- Contributed by
- BBC Southern Counties Radio
- People in story:
- Pearl Clark
- Location of story:
- Background to story:
- Article ID:
- Contributed on:
- 07 July 2005
I was young at the outbreak of war and had my parents and family around me. Fortunately I went to stay at my Granny Norfolk’s cottage in Helhoughton with my twin brother, mother and grandmother and did not have to be evacuated without my parent, as many children did. I remember playing with my cousins in the fields and walks down the country lanes. The coaches with children being evacuated would pass through the village on the way to Fakenham, Norfolk. I felt so sorry for the children on their own not knowing who they would stay with.
My grandparents cottage had no electricity and the toilet was ‘Down the yard’ past other cottages to where the gardens were, not gardens you sat in but vegetables were growing and some flowers. The toilet was wooden with two holes on the top, small and large. The smell was terrible. I remember my father visiting us once (he had to stay at home to work) and he would make sure he had a cigarette to take into the toilet with him. There were cobwebs and creepy crawlies and it was dark. A lorry used to come and empty these toilets. No disinfectant, toilet paper was newspaper on a string. My Granny Norfolk was strict with food, either margarine or jam on ones bread not both. I played up one day and wanted jam on my cake! I was promptly put in to the cupboard under the stairs. I was so frightened it was dark. How my mother managed with both her mother and mother-in-law dealing with us children I don’t know.

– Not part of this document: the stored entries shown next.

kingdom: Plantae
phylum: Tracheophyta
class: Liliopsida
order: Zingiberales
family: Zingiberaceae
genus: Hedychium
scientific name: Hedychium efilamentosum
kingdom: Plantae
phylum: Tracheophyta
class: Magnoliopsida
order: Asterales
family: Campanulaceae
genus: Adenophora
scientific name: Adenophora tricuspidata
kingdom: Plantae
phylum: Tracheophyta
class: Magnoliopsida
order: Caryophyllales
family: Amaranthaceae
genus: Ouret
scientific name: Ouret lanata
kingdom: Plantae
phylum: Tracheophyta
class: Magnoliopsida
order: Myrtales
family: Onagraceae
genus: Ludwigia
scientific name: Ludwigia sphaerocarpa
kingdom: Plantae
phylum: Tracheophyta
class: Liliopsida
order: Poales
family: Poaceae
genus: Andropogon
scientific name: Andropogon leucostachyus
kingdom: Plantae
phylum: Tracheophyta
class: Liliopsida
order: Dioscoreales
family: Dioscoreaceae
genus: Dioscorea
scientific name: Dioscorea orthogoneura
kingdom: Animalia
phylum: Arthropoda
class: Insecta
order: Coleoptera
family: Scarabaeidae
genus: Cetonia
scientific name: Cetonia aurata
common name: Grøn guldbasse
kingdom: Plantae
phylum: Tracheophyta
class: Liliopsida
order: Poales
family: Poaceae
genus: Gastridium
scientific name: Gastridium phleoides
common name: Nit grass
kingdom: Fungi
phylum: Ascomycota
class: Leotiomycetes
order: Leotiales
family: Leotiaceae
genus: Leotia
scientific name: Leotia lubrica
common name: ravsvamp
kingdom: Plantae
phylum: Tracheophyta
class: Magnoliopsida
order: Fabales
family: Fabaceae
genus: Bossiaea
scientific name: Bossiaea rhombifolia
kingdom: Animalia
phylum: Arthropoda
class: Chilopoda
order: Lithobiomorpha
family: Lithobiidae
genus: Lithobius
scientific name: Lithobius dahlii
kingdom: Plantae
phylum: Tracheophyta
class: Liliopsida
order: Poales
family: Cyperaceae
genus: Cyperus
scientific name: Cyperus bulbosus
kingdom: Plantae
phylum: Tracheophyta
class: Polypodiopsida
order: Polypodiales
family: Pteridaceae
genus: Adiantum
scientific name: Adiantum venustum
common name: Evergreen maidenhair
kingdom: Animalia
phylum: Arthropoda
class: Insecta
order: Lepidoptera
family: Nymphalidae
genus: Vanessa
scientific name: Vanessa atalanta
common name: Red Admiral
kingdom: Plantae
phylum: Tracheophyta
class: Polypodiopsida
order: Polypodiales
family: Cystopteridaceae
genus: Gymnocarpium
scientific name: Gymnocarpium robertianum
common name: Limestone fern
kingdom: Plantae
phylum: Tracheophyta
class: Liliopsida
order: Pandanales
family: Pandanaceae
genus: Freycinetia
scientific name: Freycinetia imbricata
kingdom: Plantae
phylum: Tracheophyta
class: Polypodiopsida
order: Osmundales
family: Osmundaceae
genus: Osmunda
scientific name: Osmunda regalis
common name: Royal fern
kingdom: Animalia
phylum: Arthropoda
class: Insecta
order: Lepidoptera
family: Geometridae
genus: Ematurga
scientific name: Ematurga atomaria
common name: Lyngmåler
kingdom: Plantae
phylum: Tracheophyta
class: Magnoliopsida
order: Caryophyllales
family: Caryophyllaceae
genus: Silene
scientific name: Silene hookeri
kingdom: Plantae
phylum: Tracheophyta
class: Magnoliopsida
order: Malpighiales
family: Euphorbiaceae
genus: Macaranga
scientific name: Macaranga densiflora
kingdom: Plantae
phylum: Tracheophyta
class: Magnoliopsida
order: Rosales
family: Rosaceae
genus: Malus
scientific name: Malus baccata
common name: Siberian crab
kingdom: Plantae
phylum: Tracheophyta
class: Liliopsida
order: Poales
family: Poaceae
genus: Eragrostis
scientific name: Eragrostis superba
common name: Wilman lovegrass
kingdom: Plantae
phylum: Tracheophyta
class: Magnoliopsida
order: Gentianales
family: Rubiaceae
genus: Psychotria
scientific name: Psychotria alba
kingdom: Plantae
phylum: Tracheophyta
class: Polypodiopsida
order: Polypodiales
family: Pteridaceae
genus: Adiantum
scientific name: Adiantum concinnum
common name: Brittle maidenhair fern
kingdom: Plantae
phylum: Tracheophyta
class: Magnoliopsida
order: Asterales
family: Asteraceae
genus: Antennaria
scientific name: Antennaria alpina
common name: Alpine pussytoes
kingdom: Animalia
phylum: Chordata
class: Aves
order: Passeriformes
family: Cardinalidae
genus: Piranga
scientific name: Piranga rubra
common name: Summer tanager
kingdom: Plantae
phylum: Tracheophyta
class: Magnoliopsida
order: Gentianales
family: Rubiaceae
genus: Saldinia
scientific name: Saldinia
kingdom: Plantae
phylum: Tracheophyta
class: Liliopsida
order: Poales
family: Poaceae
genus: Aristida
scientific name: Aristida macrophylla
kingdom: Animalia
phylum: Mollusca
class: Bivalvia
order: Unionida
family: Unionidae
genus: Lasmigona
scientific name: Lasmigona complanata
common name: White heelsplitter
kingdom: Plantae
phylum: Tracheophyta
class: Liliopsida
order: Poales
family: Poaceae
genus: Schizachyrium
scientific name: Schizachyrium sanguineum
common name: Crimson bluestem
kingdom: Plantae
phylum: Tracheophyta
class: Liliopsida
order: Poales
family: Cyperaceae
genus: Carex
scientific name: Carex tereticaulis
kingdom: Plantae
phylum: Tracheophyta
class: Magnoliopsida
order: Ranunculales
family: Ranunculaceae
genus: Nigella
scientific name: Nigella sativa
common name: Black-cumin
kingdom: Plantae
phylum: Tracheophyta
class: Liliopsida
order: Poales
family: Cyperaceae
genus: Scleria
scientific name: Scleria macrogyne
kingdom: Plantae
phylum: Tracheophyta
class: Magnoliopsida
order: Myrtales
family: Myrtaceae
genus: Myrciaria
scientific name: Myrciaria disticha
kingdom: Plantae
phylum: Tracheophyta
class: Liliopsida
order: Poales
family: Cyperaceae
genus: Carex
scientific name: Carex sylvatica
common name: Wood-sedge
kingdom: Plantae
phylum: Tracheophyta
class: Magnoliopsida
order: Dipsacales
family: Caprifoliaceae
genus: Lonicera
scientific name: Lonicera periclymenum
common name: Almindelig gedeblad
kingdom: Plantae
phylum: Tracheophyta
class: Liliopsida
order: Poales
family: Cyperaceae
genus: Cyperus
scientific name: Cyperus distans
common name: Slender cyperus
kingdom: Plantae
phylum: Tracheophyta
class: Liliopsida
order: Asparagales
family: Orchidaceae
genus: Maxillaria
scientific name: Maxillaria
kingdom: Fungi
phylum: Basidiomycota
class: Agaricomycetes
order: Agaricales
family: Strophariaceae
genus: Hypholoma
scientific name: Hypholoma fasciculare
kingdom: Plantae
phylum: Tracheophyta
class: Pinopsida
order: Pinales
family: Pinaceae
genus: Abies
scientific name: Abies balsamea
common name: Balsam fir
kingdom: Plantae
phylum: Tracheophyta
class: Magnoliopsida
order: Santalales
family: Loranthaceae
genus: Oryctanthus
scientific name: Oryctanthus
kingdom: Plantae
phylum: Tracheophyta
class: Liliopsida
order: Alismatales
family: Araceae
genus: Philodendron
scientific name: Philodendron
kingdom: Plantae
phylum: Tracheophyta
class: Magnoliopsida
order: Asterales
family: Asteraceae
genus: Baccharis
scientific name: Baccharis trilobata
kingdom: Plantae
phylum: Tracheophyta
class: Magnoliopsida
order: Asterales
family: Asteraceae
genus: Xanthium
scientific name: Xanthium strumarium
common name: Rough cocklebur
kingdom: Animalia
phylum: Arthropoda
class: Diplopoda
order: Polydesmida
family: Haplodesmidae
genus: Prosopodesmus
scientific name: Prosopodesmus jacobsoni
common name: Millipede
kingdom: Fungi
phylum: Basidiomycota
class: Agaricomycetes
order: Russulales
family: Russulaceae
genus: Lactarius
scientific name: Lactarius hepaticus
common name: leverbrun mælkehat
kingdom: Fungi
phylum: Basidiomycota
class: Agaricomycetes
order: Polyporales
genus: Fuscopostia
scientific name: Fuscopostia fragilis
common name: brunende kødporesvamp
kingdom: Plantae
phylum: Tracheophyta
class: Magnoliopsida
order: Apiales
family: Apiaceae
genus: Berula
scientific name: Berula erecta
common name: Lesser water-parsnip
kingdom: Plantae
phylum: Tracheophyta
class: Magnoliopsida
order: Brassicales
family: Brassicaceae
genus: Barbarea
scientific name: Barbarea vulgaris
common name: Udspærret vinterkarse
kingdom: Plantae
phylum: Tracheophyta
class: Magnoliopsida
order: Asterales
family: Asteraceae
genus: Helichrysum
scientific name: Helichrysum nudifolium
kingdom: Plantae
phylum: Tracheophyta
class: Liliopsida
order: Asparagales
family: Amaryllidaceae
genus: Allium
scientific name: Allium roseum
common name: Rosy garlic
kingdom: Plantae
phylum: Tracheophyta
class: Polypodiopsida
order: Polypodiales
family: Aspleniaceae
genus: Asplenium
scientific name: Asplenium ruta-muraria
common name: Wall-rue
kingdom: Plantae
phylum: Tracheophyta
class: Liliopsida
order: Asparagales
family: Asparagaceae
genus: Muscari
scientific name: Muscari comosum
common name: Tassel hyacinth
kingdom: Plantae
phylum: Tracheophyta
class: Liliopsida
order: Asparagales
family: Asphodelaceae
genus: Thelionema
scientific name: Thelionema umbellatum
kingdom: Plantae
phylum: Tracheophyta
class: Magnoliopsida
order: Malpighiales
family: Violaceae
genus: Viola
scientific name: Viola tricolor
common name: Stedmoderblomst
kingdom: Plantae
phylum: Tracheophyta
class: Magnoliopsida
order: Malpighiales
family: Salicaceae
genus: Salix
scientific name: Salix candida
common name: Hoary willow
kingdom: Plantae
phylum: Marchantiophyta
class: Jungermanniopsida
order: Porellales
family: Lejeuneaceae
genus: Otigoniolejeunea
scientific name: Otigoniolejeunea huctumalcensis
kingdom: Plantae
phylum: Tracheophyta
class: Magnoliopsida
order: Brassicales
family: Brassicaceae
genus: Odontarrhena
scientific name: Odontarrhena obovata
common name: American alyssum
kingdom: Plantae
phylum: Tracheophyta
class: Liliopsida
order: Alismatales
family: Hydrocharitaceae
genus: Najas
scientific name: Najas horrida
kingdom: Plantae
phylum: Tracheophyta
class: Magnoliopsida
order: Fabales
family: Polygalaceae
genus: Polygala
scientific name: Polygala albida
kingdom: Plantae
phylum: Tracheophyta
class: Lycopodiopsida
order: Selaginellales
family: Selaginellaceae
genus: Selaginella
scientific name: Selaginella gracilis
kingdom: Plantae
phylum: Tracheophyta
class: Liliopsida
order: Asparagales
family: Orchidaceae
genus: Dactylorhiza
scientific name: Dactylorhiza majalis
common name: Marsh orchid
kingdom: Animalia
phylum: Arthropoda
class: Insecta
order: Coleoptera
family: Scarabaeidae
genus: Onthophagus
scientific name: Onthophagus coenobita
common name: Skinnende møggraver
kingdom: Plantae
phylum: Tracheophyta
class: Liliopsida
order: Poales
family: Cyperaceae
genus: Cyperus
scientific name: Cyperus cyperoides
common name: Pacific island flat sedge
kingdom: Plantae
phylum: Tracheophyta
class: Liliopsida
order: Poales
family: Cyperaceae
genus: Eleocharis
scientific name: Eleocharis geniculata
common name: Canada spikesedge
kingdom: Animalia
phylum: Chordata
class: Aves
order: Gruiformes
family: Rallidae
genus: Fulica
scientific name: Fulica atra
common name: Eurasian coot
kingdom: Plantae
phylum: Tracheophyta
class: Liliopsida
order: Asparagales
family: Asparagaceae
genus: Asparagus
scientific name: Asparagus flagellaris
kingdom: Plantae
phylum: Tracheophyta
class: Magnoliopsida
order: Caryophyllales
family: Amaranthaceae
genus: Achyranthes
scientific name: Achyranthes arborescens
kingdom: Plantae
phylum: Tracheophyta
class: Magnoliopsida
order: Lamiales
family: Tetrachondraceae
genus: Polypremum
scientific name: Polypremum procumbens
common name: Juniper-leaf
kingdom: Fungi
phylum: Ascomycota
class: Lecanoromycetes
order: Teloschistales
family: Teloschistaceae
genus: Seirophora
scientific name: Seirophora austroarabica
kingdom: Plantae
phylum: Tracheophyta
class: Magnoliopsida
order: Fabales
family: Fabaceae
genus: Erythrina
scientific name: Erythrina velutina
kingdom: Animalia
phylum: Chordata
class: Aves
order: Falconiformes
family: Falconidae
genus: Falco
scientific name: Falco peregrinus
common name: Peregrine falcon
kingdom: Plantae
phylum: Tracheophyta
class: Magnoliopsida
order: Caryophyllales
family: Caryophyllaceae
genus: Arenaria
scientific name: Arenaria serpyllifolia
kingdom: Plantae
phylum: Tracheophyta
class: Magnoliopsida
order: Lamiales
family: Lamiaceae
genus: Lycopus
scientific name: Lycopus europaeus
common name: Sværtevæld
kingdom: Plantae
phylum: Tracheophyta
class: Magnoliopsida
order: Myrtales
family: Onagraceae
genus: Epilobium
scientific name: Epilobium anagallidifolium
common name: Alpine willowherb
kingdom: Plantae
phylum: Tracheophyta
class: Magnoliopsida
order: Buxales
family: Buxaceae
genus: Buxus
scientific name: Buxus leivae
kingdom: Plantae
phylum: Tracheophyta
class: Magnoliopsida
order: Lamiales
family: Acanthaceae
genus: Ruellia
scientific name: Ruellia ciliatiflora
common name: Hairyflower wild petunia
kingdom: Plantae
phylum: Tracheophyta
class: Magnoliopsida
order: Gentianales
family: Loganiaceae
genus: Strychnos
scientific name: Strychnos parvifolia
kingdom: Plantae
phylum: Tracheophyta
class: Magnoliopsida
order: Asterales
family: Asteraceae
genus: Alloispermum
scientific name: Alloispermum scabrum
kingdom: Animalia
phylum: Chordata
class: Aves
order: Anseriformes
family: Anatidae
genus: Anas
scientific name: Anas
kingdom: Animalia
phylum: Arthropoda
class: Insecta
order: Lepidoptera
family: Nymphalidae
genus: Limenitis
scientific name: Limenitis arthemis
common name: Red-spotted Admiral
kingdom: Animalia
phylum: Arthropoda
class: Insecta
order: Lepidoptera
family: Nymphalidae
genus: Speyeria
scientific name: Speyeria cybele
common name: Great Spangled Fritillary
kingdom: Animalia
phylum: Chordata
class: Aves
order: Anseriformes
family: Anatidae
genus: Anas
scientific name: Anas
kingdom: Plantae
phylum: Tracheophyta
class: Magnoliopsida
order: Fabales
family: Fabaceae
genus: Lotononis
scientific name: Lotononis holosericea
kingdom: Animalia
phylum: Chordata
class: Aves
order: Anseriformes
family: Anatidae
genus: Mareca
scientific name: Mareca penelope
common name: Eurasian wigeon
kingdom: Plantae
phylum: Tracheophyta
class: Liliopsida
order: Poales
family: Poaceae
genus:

My brother had to sleep in the same bed as my Uncle who lived with Granny and Grandad Norfolk — he did not like it. Because I was a girl I was with my mother. I still feel for my brother that he had to sleep with Uncle, he really did not like it but never played up.
When we came home after a few months or so our house seemed strange. It appeared my father and grandfather had not used the upstairs just the kitchen and living room downstairs. It was dusty everywhere.
I started school as war was ending, remember an occasion when we all had to go to the school shelter, but surprisingly I recall it was all very orderly. Our teacher had control of us all, we did not answer back. It just seemed to pass quickly.